***** RECORDED INFORMATION *****
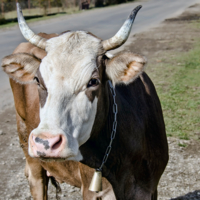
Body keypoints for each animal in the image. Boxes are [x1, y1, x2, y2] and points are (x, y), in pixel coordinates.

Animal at [1, 3, 169, 200]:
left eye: (93, 81)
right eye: (37, 80)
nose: (46, 142)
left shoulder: (150, 188)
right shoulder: (93, 191)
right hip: (29, 151)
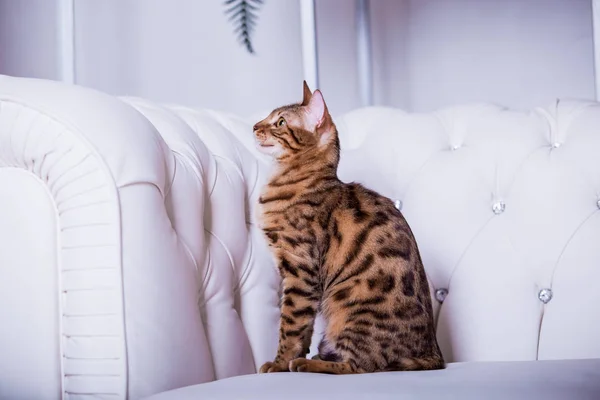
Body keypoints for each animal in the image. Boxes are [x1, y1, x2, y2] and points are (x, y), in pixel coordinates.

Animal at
*****
> [WHAT YOU NEED TO DO]
Above are the records; give them all again exactly, apart from the pictures.

> [RESULT OF THIS EXERCISE]
Body keypoints for each animal in the image. Boxes are [x1, y1, x2, y2] and points are (x, y), in pixel coordinates.

Animal at [1, 3, 169, 200]:
left eye: (93, 81)
right eye: (37, 80)
nose: (46, 142)
left shoulder: (150, 188)
right shoulder: (93, 191)
right hip: (29, 151)
Body keypoints for each animal in the image. Boxes are [x1, y1, x2, y2] and points are (x, y), in pixel coordinates.

Animal at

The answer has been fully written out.